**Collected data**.
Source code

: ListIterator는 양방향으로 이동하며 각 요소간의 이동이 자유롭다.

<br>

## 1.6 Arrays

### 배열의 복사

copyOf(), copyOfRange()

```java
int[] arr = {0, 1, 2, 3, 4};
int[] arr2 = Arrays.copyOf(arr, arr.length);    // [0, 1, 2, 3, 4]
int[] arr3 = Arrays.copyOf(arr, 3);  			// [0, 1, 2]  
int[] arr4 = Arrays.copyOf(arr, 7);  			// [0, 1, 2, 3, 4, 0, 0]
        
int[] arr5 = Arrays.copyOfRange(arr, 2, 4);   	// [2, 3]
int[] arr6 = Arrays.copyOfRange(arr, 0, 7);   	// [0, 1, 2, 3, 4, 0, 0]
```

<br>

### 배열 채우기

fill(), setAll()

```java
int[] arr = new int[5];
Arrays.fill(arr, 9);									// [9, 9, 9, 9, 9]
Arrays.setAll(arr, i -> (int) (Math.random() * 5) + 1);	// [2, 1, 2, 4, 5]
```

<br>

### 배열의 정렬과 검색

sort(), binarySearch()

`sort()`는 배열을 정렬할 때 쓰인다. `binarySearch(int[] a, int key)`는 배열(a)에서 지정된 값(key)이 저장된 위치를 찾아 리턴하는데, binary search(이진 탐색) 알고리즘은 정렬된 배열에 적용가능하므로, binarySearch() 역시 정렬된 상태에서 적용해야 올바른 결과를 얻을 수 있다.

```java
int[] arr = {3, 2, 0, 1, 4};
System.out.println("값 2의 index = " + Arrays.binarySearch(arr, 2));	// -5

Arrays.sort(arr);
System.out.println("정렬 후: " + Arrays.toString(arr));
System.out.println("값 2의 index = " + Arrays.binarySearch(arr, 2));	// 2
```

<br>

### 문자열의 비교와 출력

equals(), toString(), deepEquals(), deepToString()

**How to complete this task**. Reproduce the records above exactly, from the first line through the line containing "sort(), binarySearch()", and output nothing else.

**Expected answer**.
Source code

: ListIterator는 양방향으로 이동하며 각 요소간의 이동이 자유롭다.

<br>

## 1.6 Arrays

### 배열의 복사

copyOf(), copyOfRange()

```java
int[] arr = {0, 1, 2, 3, 4};
int[] arr2 = Arrays.copyOf(arr, arr.length);    // [0, 1, 2, 3, 4]
int[] arr3 = Arrays.copyOf(arr, 3);  			// [0, 1, 2]  
int[] arr4 = Arrays.copyOf(arr, 7);  			// [0, 1, 2, 3, 4, 0, 0]
        
int[] arr5 = Arrays.copyOfRange(arr, 2, 4);   	// [2, 3]
int[] arr6 = Arrays.copyOfRange(arr, 0, 7);   	// [0, 1, 2, 3, 4, 0, 0]
```

<br>

### 배열 채우기

fill(), setAll()

```java
int[] arr = new int[5];
Arrays.fill(arr, 9);									// [9, 9, 9, 9, 9]
Arrays.setAll(arr, i -> (int) (Math.random() * 5) + 1);	// [2, 1, 2, 4, 5]
```

<br>

### 배열의 정렬과 검색

sort(), binarySearch()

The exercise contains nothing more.